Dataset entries

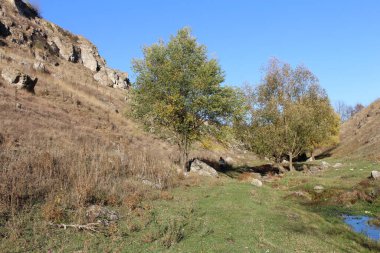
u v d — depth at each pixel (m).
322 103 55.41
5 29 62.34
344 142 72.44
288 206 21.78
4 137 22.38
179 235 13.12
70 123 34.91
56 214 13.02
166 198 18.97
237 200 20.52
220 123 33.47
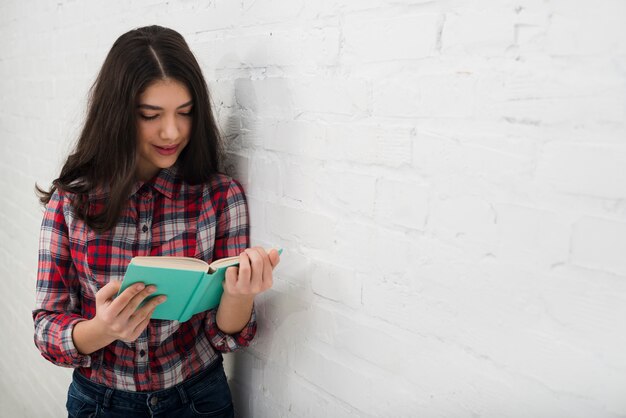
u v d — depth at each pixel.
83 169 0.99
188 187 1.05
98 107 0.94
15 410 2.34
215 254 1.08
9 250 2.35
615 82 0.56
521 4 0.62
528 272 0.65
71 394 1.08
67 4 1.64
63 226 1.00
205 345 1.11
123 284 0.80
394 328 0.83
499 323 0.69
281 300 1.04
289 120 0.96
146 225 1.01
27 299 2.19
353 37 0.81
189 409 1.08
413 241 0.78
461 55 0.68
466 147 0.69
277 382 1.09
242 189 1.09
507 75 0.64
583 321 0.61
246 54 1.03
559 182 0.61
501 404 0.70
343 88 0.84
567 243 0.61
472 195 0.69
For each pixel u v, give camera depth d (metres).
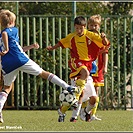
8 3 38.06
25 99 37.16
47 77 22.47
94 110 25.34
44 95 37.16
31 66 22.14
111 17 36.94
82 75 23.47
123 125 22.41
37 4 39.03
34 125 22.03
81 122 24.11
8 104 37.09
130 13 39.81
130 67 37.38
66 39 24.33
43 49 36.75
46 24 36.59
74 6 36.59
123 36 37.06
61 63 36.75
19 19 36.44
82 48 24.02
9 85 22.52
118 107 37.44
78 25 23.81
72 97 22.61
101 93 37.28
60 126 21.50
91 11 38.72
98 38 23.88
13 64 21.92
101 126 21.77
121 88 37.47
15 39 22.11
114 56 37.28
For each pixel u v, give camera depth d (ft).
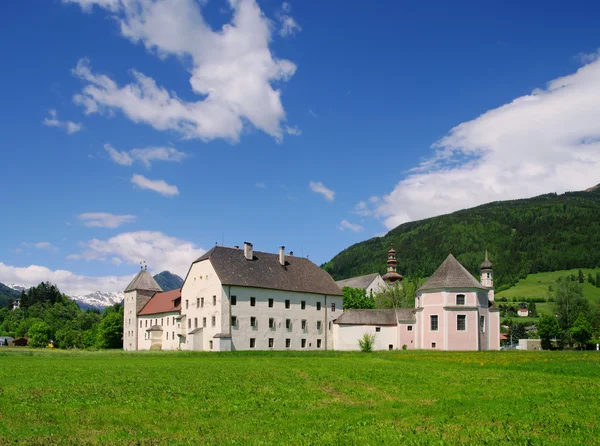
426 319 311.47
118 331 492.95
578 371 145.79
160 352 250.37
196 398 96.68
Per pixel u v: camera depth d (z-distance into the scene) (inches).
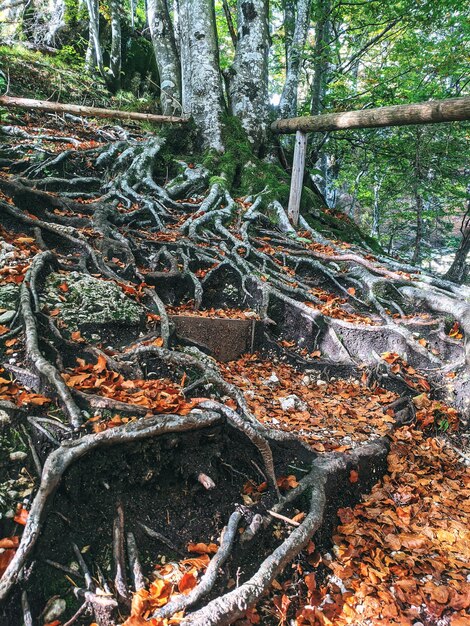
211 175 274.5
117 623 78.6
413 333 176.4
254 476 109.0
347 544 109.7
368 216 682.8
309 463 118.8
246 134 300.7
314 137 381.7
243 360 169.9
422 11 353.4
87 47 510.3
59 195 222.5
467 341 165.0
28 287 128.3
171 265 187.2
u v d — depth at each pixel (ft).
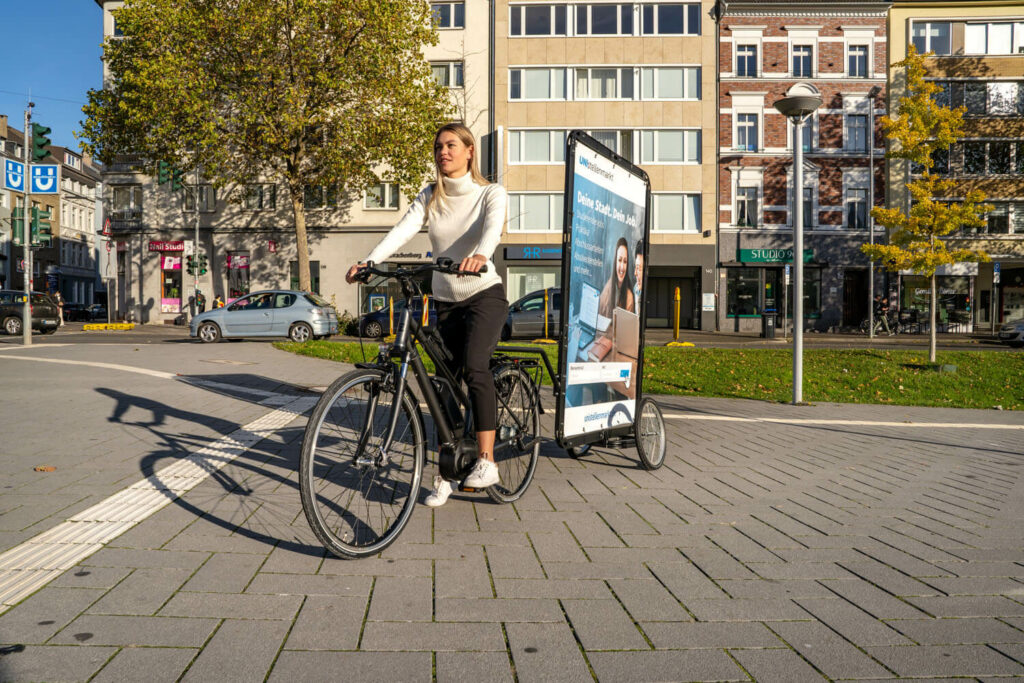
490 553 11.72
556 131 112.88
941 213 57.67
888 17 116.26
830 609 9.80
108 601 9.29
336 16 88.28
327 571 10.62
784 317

- [What you have to do]:
Extract every line above containing the word "camera".

- [Answer to this problem]:
For each pixel u v, give camera depth d (metres).
For each pixel u v, give camera depth d (ft).
Per pixel u v: camera depth d (z-distance into the scene) (inches).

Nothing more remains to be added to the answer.